[Feature Request] Task-level Optimization with Distributed Data Parallelization

Open XuehaiPan opened this issue 3 years ago • 0 comments

Motivation

Task-level parallelization for multi-host multi-process optimization.

Batch-level parallelization can be implemented easily by wrapping the network (nn.Module) with:

torch.nn.DataParallel (single-host multi-GPUs) (SPMD)
torch.nn.parallel.DistributedDataParallel (multi-host multi-GPUs)

However, for algorithms that require task-level parallelization, non of the above solutions work. torch.nn.DataParallel and torch.nn.parallel.DistributedDataParallel are used for module-level parallelization. The wrapper will replicate the user module to multiple copies, then do the forward pass in parallel. For task-level parallelization, each task needs to maintain its own model parameters and (optional) training data.
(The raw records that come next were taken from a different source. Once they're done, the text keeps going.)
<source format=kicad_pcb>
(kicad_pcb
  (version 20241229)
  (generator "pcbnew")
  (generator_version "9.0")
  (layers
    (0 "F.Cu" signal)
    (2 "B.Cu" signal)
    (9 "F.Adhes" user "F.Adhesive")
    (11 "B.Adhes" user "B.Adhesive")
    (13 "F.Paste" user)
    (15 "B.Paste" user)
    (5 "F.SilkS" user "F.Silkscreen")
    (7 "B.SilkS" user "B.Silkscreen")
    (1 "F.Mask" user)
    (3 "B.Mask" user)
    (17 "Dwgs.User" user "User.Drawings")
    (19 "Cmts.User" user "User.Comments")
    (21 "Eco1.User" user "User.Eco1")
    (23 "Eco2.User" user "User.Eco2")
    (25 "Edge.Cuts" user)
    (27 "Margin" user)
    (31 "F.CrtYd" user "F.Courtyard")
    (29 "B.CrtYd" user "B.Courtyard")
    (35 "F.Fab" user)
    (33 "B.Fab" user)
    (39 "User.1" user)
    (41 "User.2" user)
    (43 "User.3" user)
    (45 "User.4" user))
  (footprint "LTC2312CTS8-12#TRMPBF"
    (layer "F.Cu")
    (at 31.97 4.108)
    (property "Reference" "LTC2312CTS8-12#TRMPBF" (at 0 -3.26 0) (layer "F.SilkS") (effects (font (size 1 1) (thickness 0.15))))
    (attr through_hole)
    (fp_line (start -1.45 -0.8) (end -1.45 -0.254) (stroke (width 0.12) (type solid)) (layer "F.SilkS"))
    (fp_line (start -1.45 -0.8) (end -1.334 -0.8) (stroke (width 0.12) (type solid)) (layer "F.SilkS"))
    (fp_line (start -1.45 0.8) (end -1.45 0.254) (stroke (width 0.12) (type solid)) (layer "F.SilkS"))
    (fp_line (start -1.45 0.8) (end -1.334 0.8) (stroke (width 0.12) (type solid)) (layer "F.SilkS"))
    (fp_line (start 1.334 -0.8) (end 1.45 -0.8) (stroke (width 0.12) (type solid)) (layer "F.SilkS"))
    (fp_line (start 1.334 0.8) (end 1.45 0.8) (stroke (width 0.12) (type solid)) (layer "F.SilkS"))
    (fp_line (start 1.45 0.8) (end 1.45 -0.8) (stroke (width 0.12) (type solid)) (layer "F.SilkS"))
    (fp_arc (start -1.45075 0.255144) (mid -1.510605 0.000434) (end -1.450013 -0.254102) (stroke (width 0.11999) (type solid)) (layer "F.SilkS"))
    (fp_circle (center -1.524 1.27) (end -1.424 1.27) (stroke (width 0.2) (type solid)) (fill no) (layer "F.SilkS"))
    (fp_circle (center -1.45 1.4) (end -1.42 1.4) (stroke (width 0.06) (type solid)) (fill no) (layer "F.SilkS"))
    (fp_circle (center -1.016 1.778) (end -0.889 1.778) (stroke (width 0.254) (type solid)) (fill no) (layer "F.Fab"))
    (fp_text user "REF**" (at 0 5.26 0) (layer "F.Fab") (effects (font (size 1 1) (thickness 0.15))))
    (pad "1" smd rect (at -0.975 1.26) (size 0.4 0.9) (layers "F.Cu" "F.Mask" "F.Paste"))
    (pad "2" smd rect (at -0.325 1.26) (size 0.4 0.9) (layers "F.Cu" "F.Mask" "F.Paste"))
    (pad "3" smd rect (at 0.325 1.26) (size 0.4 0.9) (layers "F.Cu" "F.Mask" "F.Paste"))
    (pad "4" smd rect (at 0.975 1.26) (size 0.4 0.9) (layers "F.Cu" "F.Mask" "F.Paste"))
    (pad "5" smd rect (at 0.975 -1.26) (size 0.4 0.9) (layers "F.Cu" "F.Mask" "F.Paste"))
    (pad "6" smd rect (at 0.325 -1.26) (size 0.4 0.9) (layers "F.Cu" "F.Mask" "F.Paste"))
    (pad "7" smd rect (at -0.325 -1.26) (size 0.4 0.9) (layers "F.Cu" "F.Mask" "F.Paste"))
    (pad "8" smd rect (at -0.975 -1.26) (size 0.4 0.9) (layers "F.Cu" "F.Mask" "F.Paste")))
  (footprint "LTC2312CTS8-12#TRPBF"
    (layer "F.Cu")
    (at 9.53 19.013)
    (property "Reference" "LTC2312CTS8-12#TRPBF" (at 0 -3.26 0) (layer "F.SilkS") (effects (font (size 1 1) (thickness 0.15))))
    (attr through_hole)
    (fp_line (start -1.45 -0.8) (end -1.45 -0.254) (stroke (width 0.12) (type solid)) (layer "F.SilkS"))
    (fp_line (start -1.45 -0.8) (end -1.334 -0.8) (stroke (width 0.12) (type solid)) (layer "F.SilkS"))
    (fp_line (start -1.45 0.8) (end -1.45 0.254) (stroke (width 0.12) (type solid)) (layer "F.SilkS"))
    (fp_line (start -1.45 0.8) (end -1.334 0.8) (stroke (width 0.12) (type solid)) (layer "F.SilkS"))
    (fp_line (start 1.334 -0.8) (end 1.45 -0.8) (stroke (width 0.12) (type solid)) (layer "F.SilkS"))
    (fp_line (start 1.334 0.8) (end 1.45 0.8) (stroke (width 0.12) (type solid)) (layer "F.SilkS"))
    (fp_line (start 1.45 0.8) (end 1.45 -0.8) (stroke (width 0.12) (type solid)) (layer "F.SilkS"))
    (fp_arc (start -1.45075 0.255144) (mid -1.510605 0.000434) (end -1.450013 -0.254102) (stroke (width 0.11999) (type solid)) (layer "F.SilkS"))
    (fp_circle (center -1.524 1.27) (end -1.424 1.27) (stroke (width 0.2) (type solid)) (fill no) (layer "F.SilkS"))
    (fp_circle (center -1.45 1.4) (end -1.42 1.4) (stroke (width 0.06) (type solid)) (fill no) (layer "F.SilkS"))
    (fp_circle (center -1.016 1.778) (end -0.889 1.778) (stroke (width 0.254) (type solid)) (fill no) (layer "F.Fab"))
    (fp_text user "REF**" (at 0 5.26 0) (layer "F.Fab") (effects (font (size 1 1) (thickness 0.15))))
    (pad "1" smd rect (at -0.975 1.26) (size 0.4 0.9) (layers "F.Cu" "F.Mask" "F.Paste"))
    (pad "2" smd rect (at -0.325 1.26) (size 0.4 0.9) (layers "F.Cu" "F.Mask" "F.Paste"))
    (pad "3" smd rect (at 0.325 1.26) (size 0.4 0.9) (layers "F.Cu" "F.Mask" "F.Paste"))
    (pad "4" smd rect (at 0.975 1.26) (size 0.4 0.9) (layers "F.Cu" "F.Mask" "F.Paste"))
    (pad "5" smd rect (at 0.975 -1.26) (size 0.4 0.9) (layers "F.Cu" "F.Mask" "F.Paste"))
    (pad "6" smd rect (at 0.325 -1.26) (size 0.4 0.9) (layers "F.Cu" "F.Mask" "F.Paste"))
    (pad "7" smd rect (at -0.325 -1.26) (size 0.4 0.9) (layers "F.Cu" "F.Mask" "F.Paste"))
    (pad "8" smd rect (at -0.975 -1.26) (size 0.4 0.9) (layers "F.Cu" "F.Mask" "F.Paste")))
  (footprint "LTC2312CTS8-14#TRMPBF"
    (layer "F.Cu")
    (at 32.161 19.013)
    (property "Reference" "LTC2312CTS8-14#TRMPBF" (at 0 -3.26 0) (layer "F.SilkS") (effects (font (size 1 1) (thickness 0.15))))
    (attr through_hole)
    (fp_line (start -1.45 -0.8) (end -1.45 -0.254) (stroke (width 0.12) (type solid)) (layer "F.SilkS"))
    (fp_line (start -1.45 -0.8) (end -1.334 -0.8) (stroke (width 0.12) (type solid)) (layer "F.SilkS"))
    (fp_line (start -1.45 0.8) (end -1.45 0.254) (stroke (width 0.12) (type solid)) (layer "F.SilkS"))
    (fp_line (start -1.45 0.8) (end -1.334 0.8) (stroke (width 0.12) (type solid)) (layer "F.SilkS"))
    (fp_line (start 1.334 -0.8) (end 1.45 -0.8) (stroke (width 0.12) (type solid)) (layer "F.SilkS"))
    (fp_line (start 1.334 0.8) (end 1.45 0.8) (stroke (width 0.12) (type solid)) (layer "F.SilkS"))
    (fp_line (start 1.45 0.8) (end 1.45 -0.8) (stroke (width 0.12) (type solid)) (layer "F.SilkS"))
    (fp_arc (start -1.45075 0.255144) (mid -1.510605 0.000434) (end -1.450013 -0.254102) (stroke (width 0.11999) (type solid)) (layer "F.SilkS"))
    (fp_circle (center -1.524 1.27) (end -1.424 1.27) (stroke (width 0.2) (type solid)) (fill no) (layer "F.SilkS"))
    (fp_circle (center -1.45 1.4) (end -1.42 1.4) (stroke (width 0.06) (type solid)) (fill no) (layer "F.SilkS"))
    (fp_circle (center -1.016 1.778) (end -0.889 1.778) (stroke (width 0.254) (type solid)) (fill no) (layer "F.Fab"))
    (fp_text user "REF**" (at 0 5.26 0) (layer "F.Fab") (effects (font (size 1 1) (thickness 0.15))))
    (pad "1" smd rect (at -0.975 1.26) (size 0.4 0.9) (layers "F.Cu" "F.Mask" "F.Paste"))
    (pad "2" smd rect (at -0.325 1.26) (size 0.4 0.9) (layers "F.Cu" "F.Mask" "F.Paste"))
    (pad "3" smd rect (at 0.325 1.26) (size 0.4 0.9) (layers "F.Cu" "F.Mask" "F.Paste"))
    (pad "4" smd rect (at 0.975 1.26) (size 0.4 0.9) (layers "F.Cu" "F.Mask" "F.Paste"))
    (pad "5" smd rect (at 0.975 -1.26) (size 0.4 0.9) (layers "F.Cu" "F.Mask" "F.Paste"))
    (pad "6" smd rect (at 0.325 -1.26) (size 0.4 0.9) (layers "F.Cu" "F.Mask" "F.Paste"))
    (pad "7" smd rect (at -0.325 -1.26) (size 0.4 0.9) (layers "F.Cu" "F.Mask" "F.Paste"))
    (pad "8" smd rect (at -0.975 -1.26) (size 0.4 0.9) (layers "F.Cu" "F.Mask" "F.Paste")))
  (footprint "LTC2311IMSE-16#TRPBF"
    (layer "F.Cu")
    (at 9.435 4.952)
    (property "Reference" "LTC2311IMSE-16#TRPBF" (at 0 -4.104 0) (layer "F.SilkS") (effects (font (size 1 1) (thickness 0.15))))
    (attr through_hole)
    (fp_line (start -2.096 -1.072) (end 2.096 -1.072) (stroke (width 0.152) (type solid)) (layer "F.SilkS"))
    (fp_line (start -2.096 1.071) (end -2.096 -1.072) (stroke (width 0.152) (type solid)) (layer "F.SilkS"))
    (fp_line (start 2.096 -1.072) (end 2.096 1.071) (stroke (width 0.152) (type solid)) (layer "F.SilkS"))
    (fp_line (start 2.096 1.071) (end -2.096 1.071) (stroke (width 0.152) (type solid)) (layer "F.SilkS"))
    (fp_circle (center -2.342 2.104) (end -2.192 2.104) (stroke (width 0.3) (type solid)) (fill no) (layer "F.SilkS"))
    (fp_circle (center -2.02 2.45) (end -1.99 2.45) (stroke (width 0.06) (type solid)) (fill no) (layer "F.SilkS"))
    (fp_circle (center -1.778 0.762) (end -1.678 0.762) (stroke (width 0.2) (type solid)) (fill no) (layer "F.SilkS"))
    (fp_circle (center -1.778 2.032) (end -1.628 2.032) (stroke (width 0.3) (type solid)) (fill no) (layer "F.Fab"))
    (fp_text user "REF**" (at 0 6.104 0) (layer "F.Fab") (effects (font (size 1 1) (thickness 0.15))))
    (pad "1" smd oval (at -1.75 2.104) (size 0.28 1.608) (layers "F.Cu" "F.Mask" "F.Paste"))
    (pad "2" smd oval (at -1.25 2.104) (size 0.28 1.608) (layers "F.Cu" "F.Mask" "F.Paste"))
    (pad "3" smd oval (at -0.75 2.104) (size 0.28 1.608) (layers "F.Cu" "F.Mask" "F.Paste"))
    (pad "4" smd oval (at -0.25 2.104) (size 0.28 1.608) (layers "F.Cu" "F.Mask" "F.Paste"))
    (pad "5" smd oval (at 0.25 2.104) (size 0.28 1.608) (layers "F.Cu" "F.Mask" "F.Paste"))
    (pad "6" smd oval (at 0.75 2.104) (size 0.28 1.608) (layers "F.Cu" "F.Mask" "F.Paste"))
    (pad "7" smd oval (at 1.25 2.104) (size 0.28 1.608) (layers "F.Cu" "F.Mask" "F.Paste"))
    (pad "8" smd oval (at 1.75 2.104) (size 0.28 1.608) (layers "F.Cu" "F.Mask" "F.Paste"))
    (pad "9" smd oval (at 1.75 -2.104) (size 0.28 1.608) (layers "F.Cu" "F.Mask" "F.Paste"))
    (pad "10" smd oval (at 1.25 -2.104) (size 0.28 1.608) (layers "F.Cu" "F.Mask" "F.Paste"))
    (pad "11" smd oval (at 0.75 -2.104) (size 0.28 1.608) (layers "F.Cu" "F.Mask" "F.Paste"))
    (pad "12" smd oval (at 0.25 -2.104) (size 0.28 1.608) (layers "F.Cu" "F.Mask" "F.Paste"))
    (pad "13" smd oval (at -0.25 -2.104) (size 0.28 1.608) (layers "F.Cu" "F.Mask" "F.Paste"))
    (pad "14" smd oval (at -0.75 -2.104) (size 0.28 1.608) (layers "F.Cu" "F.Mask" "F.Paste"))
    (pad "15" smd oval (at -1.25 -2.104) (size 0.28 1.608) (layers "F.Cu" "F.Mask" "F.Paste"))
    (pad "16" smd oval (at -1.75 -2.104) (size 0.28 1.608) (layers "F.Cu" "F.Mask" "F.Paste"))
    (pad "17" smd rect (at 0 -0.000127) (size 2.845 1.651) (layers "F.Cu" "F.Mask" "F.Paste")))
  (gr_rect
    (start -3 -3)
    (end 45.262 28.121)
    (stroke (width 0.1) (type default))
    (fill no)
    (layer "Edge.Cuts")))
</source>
The module parameters may be different across tasks.

Solution

functorch.vmap + distributed data parallel optimization.

Alternatives

N/A

Additional context

Resources:

PyTorch:

Tutorial: PyTorch Distributed Overview
Tutorial: Distributed Data Parallel
API: Module level Data Parallel torch.nn.DataParallel (SPMD)
API: Module level Distributed Data Parallel torch.nn.parallel.DistributedDataParallel
API: PyTorch Distributed Optimizers torch.distributed.optim
API: Vectorization map functorch.vmap

JAX:

Tutorial: Named axes and easy-to-revise parallelism
API: Vectorization map jax.vmap
API: Parallel map jax.pmap (SPMD)
API (Experimental): jax.experimental.maps.xmap
Tutorial: Using JAX in multi-host and multi-process environments

Checklist

[X] I have checked that there is no similar issue in the repo (required)

Aug 10 '22 08:08 XuehaiPan